Top of Provided records
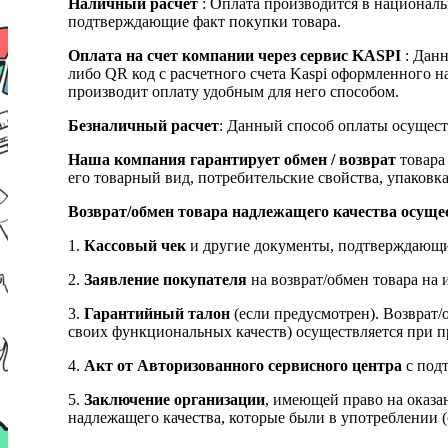
Наличный расчет
: Оплата производится в националь
подтверждающие факт покупки товара.
Оплата на счет компании через сервис KASPI
: Дан
либо QR код с расчетного счета Kaspi оформленного 
производит оплату удобным для него способом.
Безналичный расчет
: Данный способ оплаты осущест
Наша компания гарантирует обмен / возврат
товара 
его товарный вид, потребительские свойства, упаковка
Возврат/обмен товара надлежащего качества осуще
1.
Кассовый чек
и другие документы, подтверждающи
2.
Заявление покупателя
на возврат/обмен товара на 
3.
Гарантийный талон
(если предусмотрен). Возврат/
своих функциональных качеств) осуществляется при п
4.
Акт от Авторизованного сервисного центра
с подт
5.
Заключение организации
, имеющей право на оказа
надлежащего качества, которые были в употреблении (с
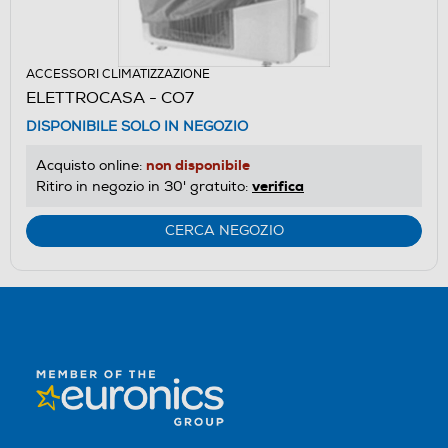
ACCESSORI CLIMATIZZAZIONE
ELETTROCASA - CO7
DISPONIBILE SOLO IN NEGOZIO
non disponibile
Acquisto online:
verifica
Ritiro in negozio in 30' gratuito:
CERCA NEGOZIO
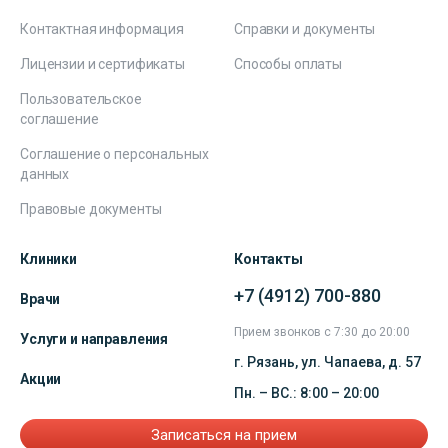
Контактная информация
Справки и документы
Лицензии и сертификаты
Способы оплаты
Пользовательское
соглашение
Соглашение о персональных
данных
Правовые документы
Клиники
Контакты
+7 (4912) 700-880
Врачи
Прием звонков с 7:30 до 20:00
Услуги и направления
г. Рязань, ул. Чапаева, д. 57
Акции
Пн. – ВС.: 8:00 – 20:00
Записаться на прием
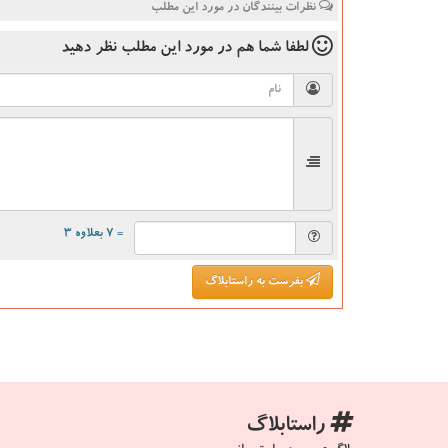
نظرات بینندگان در مورد این مطلب
لطفا شما هم
در مورد این مطلب
نظر دهید
= ۷ بعلاوه ۳
بفرست به راستابلاگ
راستابلاگ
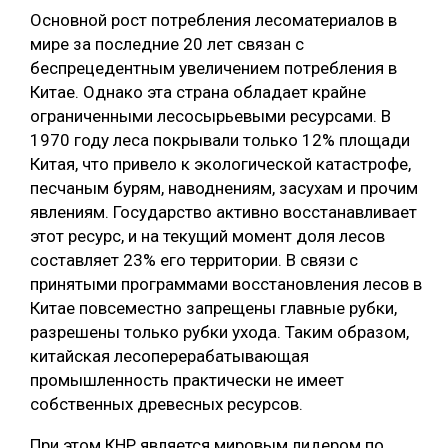
Основной рост потребления лесоматериалов в
мире за последние 20 лет связан с
беспрецедентным увеличением потребления в
Китае. Однако эта страна обладает крайне
ограниченными лесосырьевыми ресурсами. В
1970 году леса покрывали только 12% площади
Китая, что привело к экологической катастрофе,
песчаным бурям, наводнениям, засухам и прочим
явлениям. Государство активно восстанавливает
этот ресурс, и на текущий момент доля лесов
составляет 23% его территории. В связи с
принятыми программами восстановления лесов в
Китае повсеместно запрещены главные рубки,
разрешены только рубки ухода. Таким образом,
китайская лесоперерабатывающая
промышленность практически не имеет
собственных древесных ресурсов.
При этом КНР является мировым лидером по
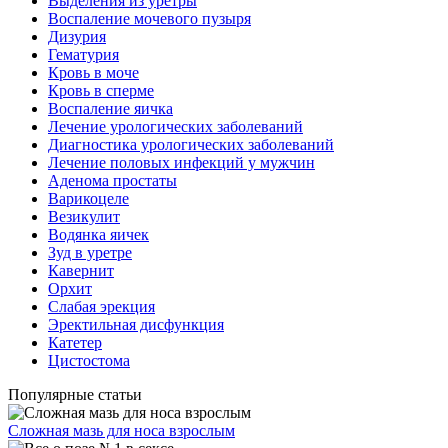
Выделения из уретры
Воспаление мочевого пузыря
Дизурия
Гематурия
Кровь в моче
Кровь в сперме
Воспаление яичка
Лечение урологических заболеваний
Диагностика урологических заболеваний
Лечение половых инфекций у мужчин
Аденома простаты
Варикоцеле
Везикулит
Водянка яичек
Зуд в уретре
Кавернит
Орхит
Слабая эрекция
Эректильная дисфункция
Катетер
Цистостома
Популярные статьи
Сложная мазь для носа взрослым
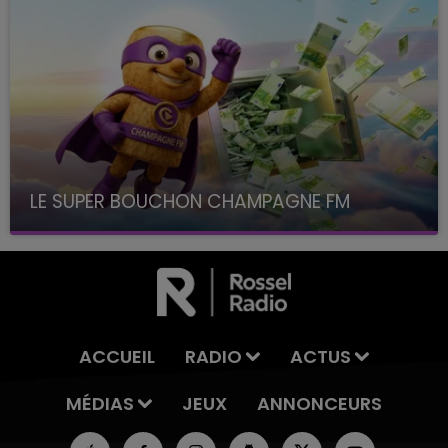
LE SUPER BOUCHON CHAMPAGNE FM
avec La Famille Champagne FM, à 8H10
ACCUEIL
RADIO
ACTUS
MÉDIAS
JEUX
ANNONCEURS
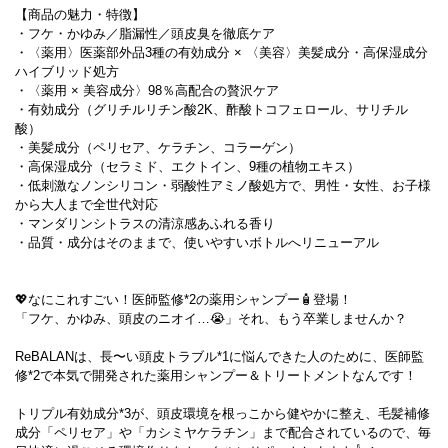
【商品の魅力・特徴】
・フケ・かゆみ／脂漏性／頭皮臭を徹底ケア
・〈薬用〉医薬部外品3種の有効成分 × 〈美容〉美髪成分・高保湿成分
ハイブリッド処方
・〈薬用 × 美容成分〉98％高配合の贅沢ケア
・有効成分（グリチルリチン酸2K、酢酸トコフェロール、サリチル
酸）
・美髪成分（ペリセア、ケラチン、コラーゲン）
・高保湿成分（セラミド、エクトイン、9種の植物エキス）
・低刺激なノンシリコン・弱酸性アミノ酸処方で、男性・女性、お子様
から大人まで全世代対応
・マンダリンシトラスの清涼感あふれる香り
・品質・成分はそのままで、使いやすいボトルへリニューアル
💖なにこれすごい！医師監修*2の薬用シャンプー🧴登場！
「フケ、かゆみ、頭皮のニオイ…😭」それ、もう卒業しませんか？
ReBALANは、長〜い頭皮トラブル*1に悩んできた人のために、医師監
修*2で本気で開発された薬用シャンプー＆トリートメントなんです！
トリプル有効成分*3が、頭皮環境を根っこから健やかに整え、毛髪補修
成分「ペリセア」や「カシミヤケラチン」まで配合されているので、毎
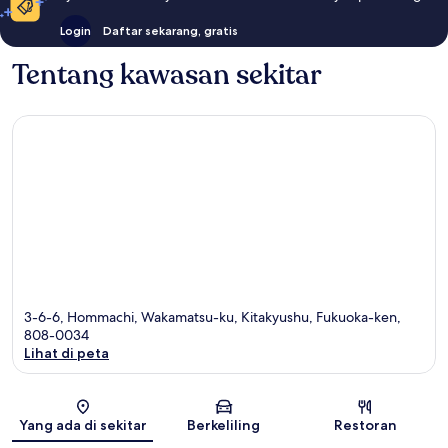
Login
Daftar sekarang, gratis
Tentang kawasan sekitar
3-6-6, Hommachi, Wakamatsu-ku, Kitakyushu, Fukuoka-ken,
808-0034
Lihat di peta
Peta
Yang ada di sekitar
Berkeliling
Restoran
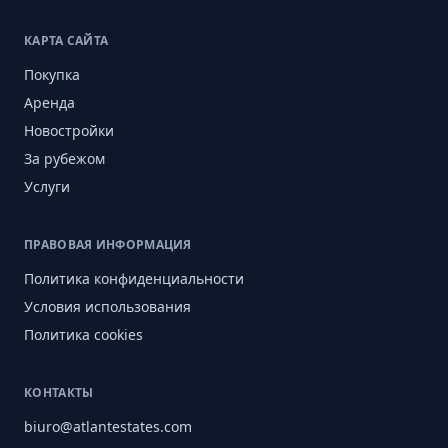
КАРТА САЙТА
Покупка
Аренда
Новостройки
За рубежом
Услуги
ПРАВОВАЯ ИНФОРМАЦИЯ
Политика конфиденциальности
Условия использования
Политика cookies
КОНТАКТЫ
biuro@atlantestates.com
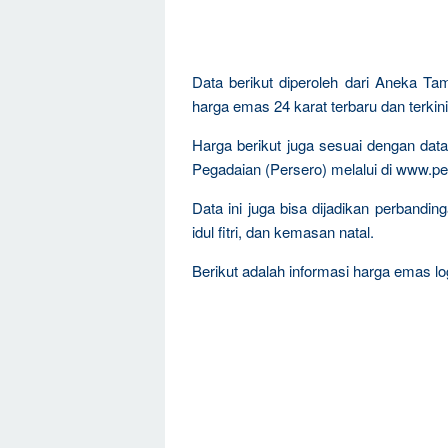
Data berikut diperoleh dari Aneka Ta
harga emas 24 karat terbaru dan terkini
Harga berikut juga sesuai dengan da
Pegadaian (Persero) melalui di www.pe
Data ini juga bisa dijadikan perband
idul fitri, dan kemasan natal.
Berikut adalah informasi harga emas log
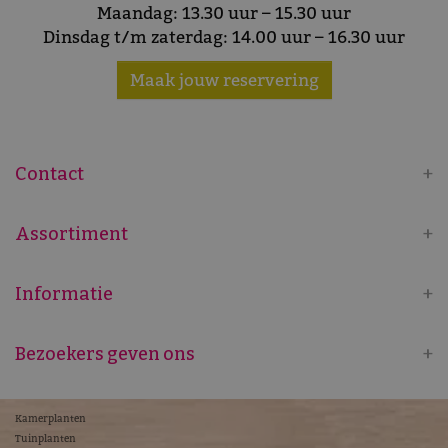
Maandag: 13.30 uur – 15.30 uur
Dinsdag t/m zaterdag: 14.00 uur – 16.30 uur
Maak jouw reservering
Contact
Assortiment
Informatie
Bezoekers geven ons
Kamerplanten
Tuinplanten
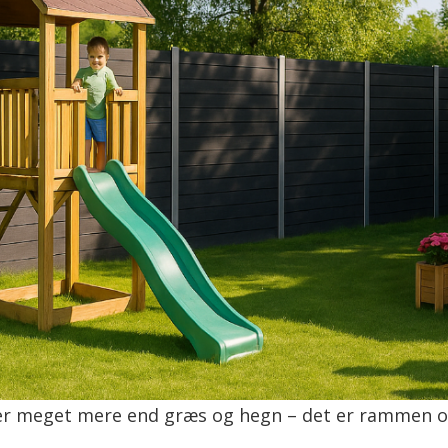
er meget mere end græs og hegn – det er rammen om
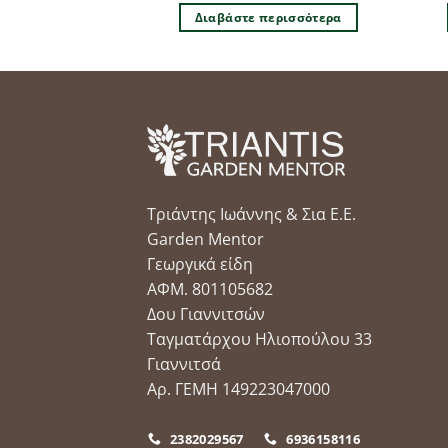
 στο καλάθι
Διαβάστε περισσότερα
Τριάντης Ιωάννης & Σια Ε.Ε.
Garden Mentor
Γεωργικά είδη
ΑΦΜ. 801105682
Δου Γιαννιτσών
Ταγματάρχου Ηλιοπούλου 33
Γιαννιτσά
Αρ. ΓΕΜΗ 149223047000
2382029567
6936158116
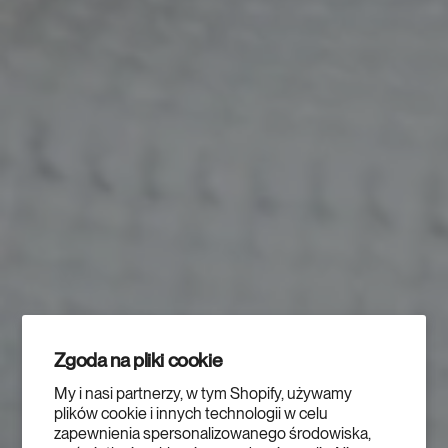
Zgoda na pliki cookie
My i nasi partnerzy, w tym Shopify, używamy
plików cookie i innych technologii w celu
zapewnienia spersonalizowanego środowiska,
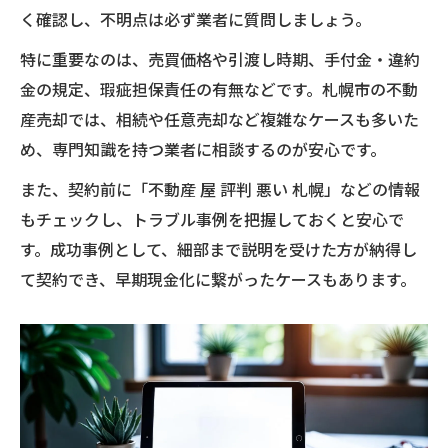
く確認し、不明点は必ず業者に質問しましょう。
特に重要なのは、売買価格や引渡し時期、手付金・違約
金の規定、瑕疵担保責任の有無などです。札幌市の不動
産売却では、相続や任意売却など複雑なケースも多いた
め、専門知識を持つ業者に相談するのが安心です。
また、契約前に「不動産 屋 評判 悪い 札幌」などの情報
もチェックし、トラブル事例を把握しておくと安心で
す。成功事例として、細部まで説明を受けた方が納得し
て契約でき、早期現金化に繋がったケースもあります。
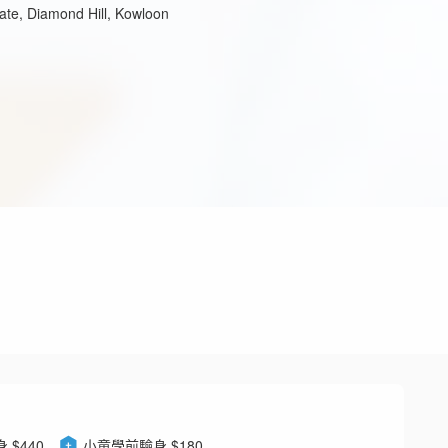
ate, Diamond Hill, Kowloon
 $440
小童學前驗身 $180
Bottom of Provided records
Return the text read from every item above, word for word and in the same order, leaving out the pictures.

Наличный расчет
: Оплата производится в националь
подтверждающие факт покупки товара.
Оплата на счет компании через сервис KASPI
: Дан
либо QR код с расчетного счета Kaspi оформленного 
производит оплату удобным для него способом.
Безналичный расчет
: Данный способ оплаты осущест
Наша компания гарантирует обмен / возврат
товара 
его товарный вид, потребительские свойства, упаковка
Возврат/обмен товара надлежащего качества осуще
1.
Кассовый чек
и другие документы, подтверждающи
2.
Заявление покупателя
на возврат/обмен товара на 
3.
Гарантийный талон
(если предусмотрен). Возврат/
своих функциональных качеств) осуществляется при п
4.
Акт от Авторизованного сервисного центра
с подт
5.
Заключение организации
, имеющей право на оказа
надлежащего качества, которые были в употреблении (с
ACCESSORI CLIMATIZZAZIONE
ELETTROCASA - CO7
DISPONIBILE SOLO IN NEGOZIO
non disponibile
Acquisto online:
verifica
Ritiro in negozio in 30' gratuito:
CERCA NEGOZIO
Контактная информация
Справки и документы
Лицензии и сертификаты
Способы оплаты
Пользовательское
соглашение
Соглашение о персональных
данных
Правовые документы
Клиники
Контакты
+7 (4912) 700-880
Врачи
Прием звонков с 7:30 до 20:00
Услуги и направления
г. Рязань, ул. Чапаева, д. 57
Акции
Пн. – ВС.: 8:00 – 20:00
Записаться на прием
نظرات بینندگان در مورد این مطلب
لطفا شما هم
در مورد این مطلب
نظر دهید
= ۷ بعلاوه ۳
بفرست به راستابلاگ
راستابلاگ
Основной рост потребления лесоматериалов в
мире за последние 20 лет связан с
беспрецедентным увеличением потребления в
Китае. Однако эта страна обладает крайне
ограниченными лесосырьевыми ресурсами. В
1970 году леса покрывали только 12% площади
Китая, что привело к экологической катастрофе,
песчаным бурям, наводнениям, засухам и прочим
явлениям. Государство активно восстанавливает
этот ресурс, и на текущий момент доля лесов
составляет 23% его территории. В связи с
принятыми программами восстановления лесов в
Китае повсеместно запрещены главные рубки,
разрешены только рубки ухода. Таким образом,
китайская лесоперерабатывающая
промышленность практически не имеет
собственных древесных ресурсов.
При этом КНР является мировым лидером по
Выделения из уретры
Воспаление мочевого пузыря
Дизурия
Гематурия
Кровь в моче
Кровь в сперме
Воспаление яичка
Лечение урологических заболеваний
Диагностика урологических заболеваний
Лечение половых инфекций у мужчин
Аденома простаты
Варикоцеле
Везикулит
Водянка яичек
Зуд в уретре
Кавернит
Орхит
Слабая эрекция
Эректильная дисфункция
Катетер
Цистостома
Популярные статьи
Сложная мазь для носа взрослым
LE SUPER BOUCHON CHAMPAGNE FM
avec La Famille Champagne FM, à 8H10
ACCUEIL
RADIO
ACTUS
MÉDIAS
JEUX
ANNONCEURS
【商品の魅力・特徴】
・フケ・かゆみ／脂漏性／頭皮臭を徹底ケア
・〈薬用〉医薬部外品3種の有効成分 × 〈美容〉美髪成分・高保湿成分
ハイブリッド処方
・〈薬用 × 美容成分〉98％高配合の贅沢ケア
・有効成分（グリチルリチン酸2K、酢酸トコフェロール、サリチル
酸）
・美髪成分（ペリセア、ケラチン、コラーゲン）
・高保湿成分（セラミド、エクトイン、9種の植物エキス）
・低刺激なノンシリコン・弱酸性アミノ酸処方で、男性・女性、お子様
から大人まで全世代対応
・マンダリンシトラスの清涼感あふれる香り
・品質・成分はそのままで、使いやすいボトルへリニューアル
💖なにこれすごい！医師監修*2の薬用シャンプー🧴登場！
「フケ、かゆみ、頭皮のニオイ…😭」それ、もう卒業しませんか？
ReBALANは、長〜い頭皮トラブル*1に悩んできた人のために、医師監
修*2で本気で開発された薬用シャンプー＆トリートメントなんです！
トリプル有効成分*3が、頭皮環境を根っこから健やかに整え、毛髪補修
成分「ペリセア」や「カシミヤケラチン」まで配合されているので、毎
Login
Daftar sekarang, gratis
Tentang kawasan sekitar
3-6-6, Hommachi, Wakamatsu-ku, Kitakyushu, Fukuoka-ken,
808-0034
Lihat di peta
Peta
Yang ada di sekitar
Berkeliling
Restoran
КАРТА САЙТА
Покупка
Аренда
Новостройки
За рубежом
Услуги
ПРАВОВАЯ ИНФОРМАЦИЯ
Политика конфиденциальности
Условия использования
Политика cookies
КОНТАКТЫ
biuro@atlantestates.com
Data berikut diperoleh dari Aneka Ta
harga emas 24 karat terbaru dan terkini
Harga berikut juga sesuai dengan da
Pegadaian (Persero) melalui di www.pe
Data ini juga bisa dijadikan perband
idul fitri, dan kemasan natal.
Berikut adalah informasi harga emas log
Maandag: 13.30 uur – 15.30 uur
Dinsdag t/m zaterdag: 14.00 uur – 16.30 uur
Maak jouw reservering
Contact
Assortiment
Informatie
Bezoekers geven ons
Kamerplanten
Tuinplanten
er meget mere end græs og hegn – det er rammen om
 στο καλάθι
Διαβάστε περισσότερα
Τριάντης Ιωάννης & Σια Ε.Ε.
Garden Mentor
Γεωργικά είδη
ΑΦΜ. 801105682
Δου Γιαννιτσών
Ταγματάρχου Ηλιοπούλου 33
Γιαννιτσά
Αρ. ΓΕΜΗ 149223047000
2382029567
6936158116
Zgoda na pliki cookie
My i nasi partnerzy, w tym Shopify, używamy
plików cookie i innych technologii w celu
zapewnienia spersonalizowanego środowiska,
く確認し、不明点は必ず業者に質問しましょう。
特に重要なのは、売買価格や引渡し時期、手付金・違約
金の規定、瑕疵担保責任の有無などです。札幌市の不動
産売却では、相続や任意売却など複雑なケースも多いた
め、専門知識を持つ業者に相談するのが安心です。
また、契約前に「不動産 屋 評判 悪い 札幌」などの情報
もチェックし、トラブル事例を把握しておくと安心で
す。成功事例として、細部まで説明を受けた方が納得し
て契約でき、早期現金化に繋がったケースもあります。
ate, Diamond Hill, Kowloon
 $440
小童學前驗身 $180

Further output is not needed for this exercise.